When it comes to accessories, men have few options; basically, the tie, the watch, the briefcase. But there’s an old favourite in the dresser drawer worth reconsidering: the cufflink. Having lit the fuse on the cufflinks market in the early nineties, Robert Tateossian’s eponymous label continues to have success around the world. No surprise, then, that he’s been called the King of Cufflinks.
“It really happened by accident,” says Tateossian. After working for Merrill Lynch in New York and London, “I wanted to be my own boss, and so left finance. On a trip in Thailand, visiting temples and silver factories, I was drawn to a box with cufflinks—probably 30 pairs—and bought the box for $100.” He brought them back to London and “showed them to Harrods, who bought the whole lot.”
What began as a holiday for a tired banker metamorphosed into an enterprise. “Three months later,” he says, “I got a call requesting a new collection, and I said, ‘New collection? That was a one-off deal!’ ” Tateossian started up the company that bears his name in 1990.

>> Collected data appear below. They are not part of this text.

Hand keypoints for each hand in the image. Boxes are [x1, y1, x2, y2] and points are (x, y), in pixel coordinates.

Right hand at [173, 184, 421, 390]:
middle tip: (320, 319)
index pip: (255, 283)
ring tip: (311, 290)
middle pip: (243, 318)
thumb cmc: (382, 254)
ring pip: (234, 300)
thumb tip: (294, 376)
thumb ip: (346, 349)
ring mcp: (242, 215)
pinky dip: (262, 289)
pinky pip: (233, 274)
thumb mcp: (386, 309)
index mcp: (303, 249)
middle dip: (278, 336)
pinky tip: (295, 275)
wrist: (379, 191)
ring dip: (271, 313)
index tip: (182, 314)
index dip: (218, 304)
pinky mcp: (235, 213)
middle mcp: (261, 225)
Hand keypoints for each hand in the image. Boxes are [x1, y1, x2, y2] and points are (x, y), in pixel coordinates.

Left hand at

He has a critical eye for style, for which he credits his upbringing; he was born in Kuwait and raised in Italy. “My father worked for Qatar Airways, and I had to escort my parents’ friends who were visiting [Rome] from Kuwait and didn’t speak English or Italian.” While translating for sheiks and negotiating discounts at boutiques on the famous shopping streets in Rome, Tateossian was exposed to the finer things at a young age. “It definitely influences you,” he says. “Living in Rome is the perfect basis for understanding style and design.”

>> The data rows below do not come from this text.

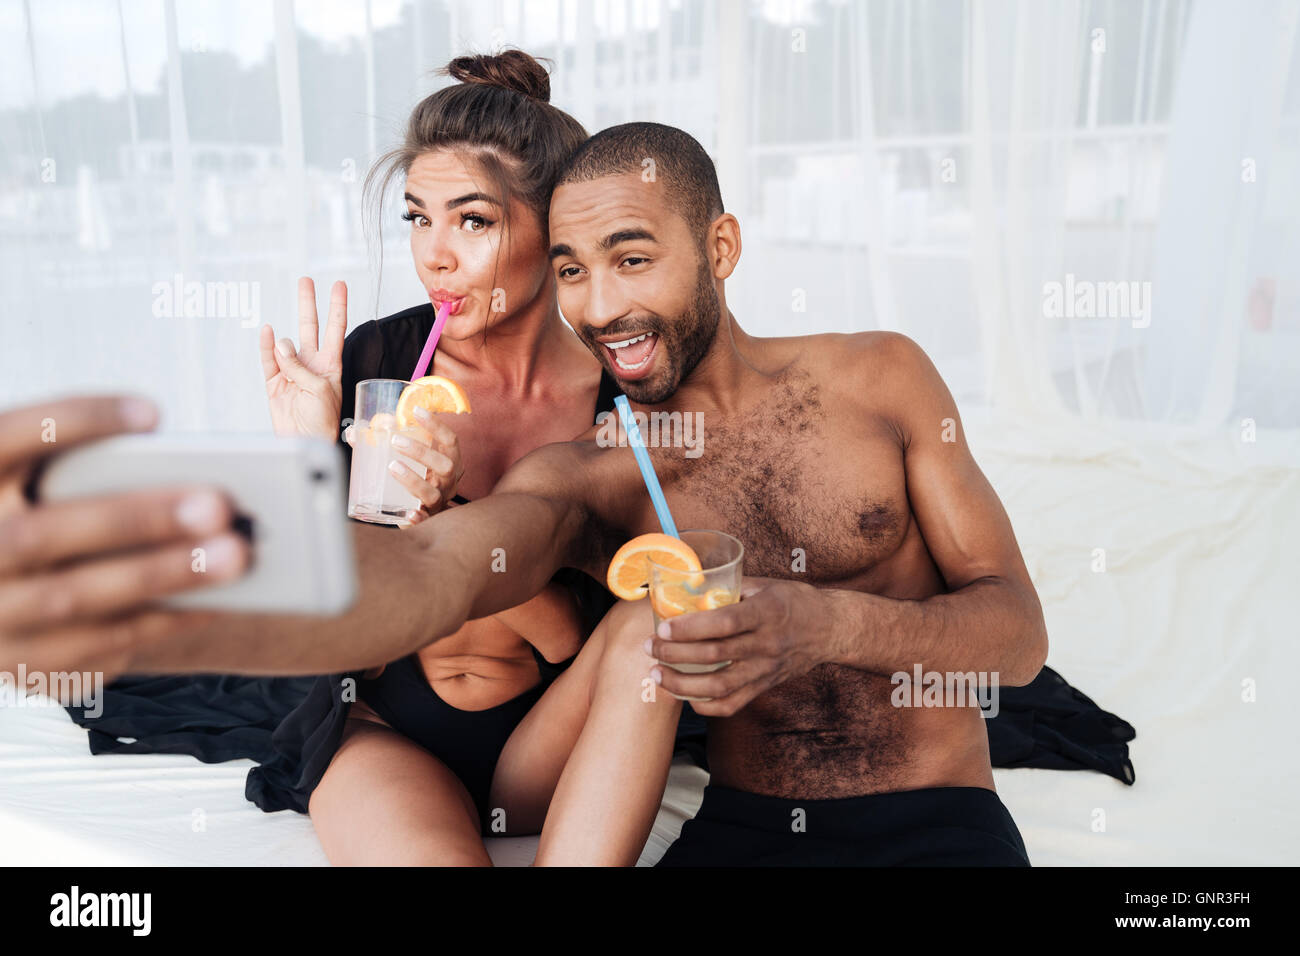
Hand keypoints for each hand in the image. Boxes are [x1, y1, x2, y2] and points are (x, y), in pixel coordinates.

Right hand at [0, 395, 249, 683]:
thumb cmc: (38, 520)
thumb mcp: (39, 487)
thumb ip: (89, 472)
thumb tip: (191, 476)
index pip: (9, 438)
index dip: (78, 422)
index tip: (154, 412)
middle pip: (40, 535)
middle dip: (134, 519)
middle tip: (217, 506)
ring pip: (72, 598)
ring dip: (163, 576)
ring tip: (237, 554)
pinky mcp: (20, 665)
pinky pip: (96, 646)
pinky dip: (163, 619)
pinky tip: (217, 597)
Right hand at [260, 277, 346, 439]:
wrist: (306, 443)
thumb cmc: (322, 421)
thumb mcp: (321, 390)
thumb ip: (301, 367)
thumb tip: (282, 344)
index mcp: (331, 365)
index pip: (336, 329)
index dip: (338, 306)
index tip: (339, 284)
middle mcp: (312, 364)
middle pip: (310, 327)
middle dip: (308, 303)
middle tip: (306, 280)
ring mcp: (292, 371)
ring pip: (286, 344)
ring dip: (284, 344)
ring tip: (284, 347)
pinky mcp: (274, 382)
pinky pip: (268, 359)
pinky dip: (267, 346)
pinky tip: (267, 332)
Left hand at [345, 405, 463, 526]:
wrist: (417, 512)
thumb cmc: (412, 478)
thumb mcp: (406, 459)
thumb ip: (382, 445)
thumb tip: (354, 432)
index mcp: (448, 462)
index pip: (450, 441)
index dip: (437, 425)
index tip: (416, 411)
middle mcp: (448, 482)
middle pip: (446, 465)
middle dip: (422, 452)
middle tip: (395, 441)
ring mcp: (439, 502)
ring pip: (433, 494)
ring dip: (414, 479)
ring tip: (392, 467)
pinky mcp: (427, 520)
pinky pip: (427, 520)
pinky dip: (419, 517)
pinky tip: (409, 513)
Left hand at [645, 576, 835, 715]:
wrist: (830, 629)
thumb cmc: (794, 602)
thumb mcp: (766, 585)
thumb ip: (730, 588)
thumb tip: (689, 586)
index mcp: (766, 612)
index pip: (724, 623)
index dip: (690, 627)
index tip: (662, 627)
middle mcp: (766, 644)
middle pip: (715, 655)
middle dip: (675, 653)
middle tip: (649, 647)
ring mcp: (766, 669)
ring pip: (719, 686)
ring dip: (682, 684)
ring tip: (657, 674)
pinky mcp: (765, 686)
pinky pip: (732, 704)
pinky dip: (705, 706)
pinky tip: (685, 696)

Cufflinks remain the core of his business (they make up 80 per cent of his sales) but Tateossian also has a jewellery line for women and men (all available at Holt Renfrew).
His latest collection, Rare Stones, features cufflinks with diamonds, gemstones, gold nuggets, and South Sea Baroque pearls that are either one-of-a-kind or limited editions numbering 10.
“My happy, il mio capriccio,” he says, “is the Rare Stones Collection.” He gesticulates with flair, as only Italians can.